> PROVIDED RECORDS:
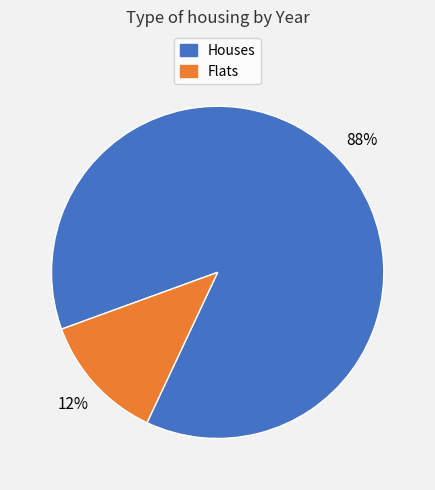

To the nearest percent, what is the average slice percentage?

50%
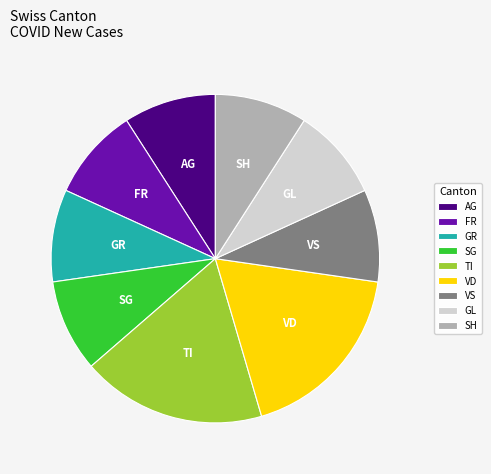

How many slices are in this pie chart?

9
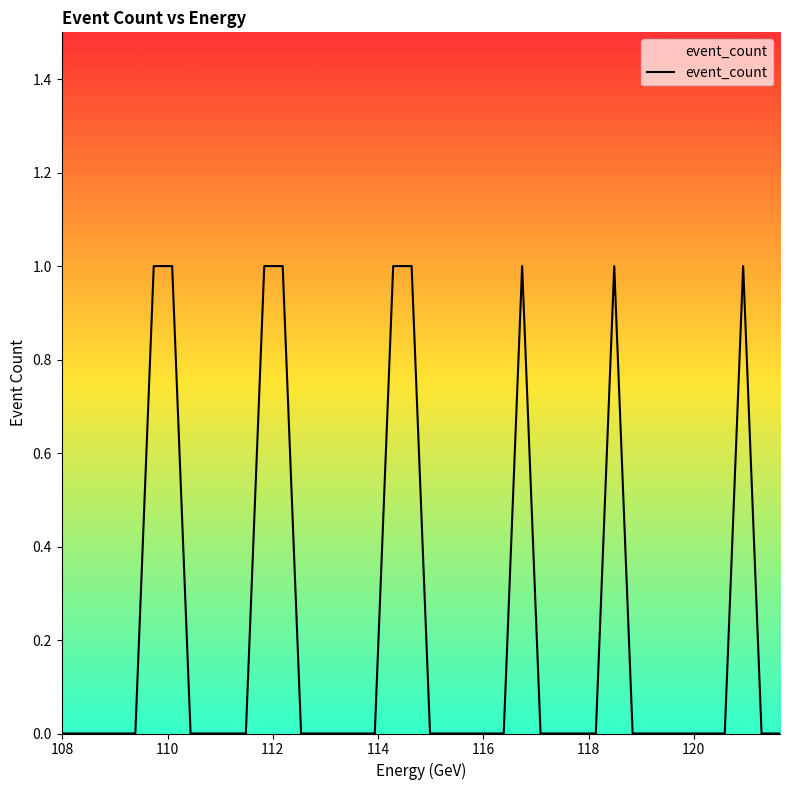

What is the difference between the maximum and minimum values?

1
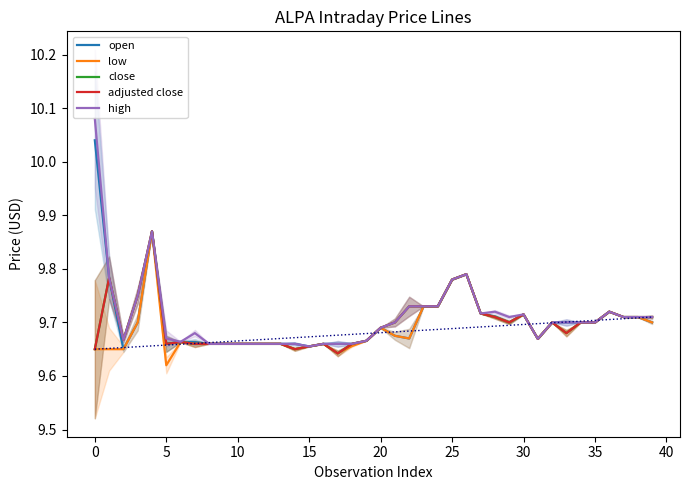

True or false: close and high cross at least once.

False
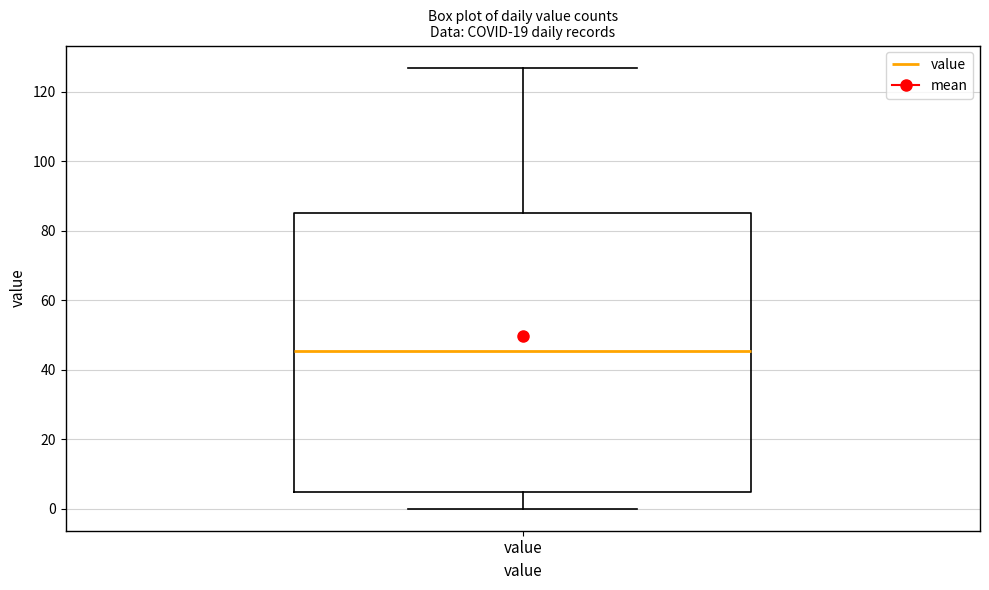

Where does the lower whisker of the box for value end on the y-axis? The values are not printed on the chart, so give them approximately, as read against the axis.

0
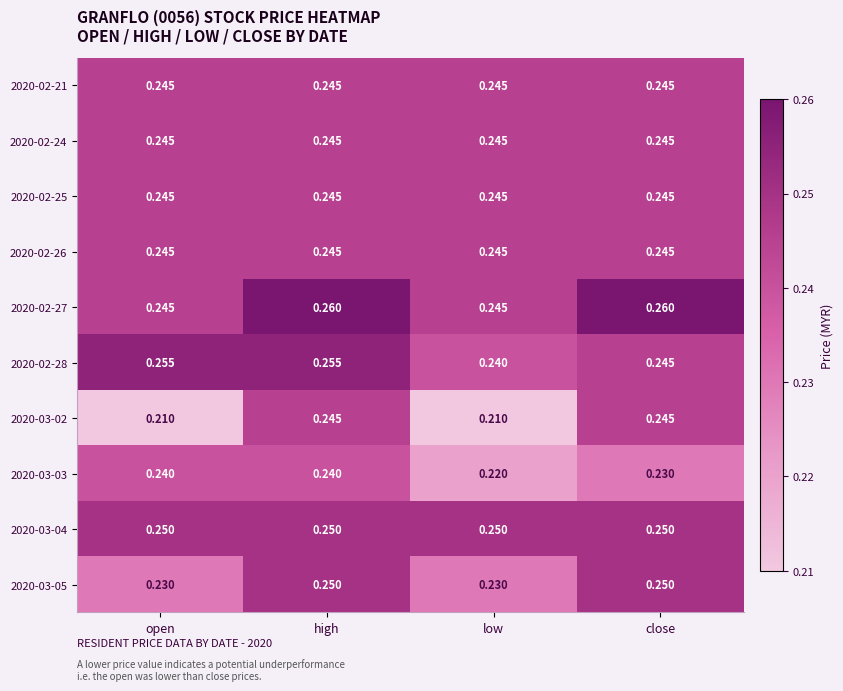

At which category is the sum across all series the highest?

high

> TO-DO ITEM:
Extract every line in the entries above that contains the string "chart", treating uppercase and lowercase letters as different.

> RESPONSE:
How many slices are in this pie chart?
Where does the lower whisker of the box for value end on the y-axis? The values are not printed on the chart, so give them approximately, as read against the axis.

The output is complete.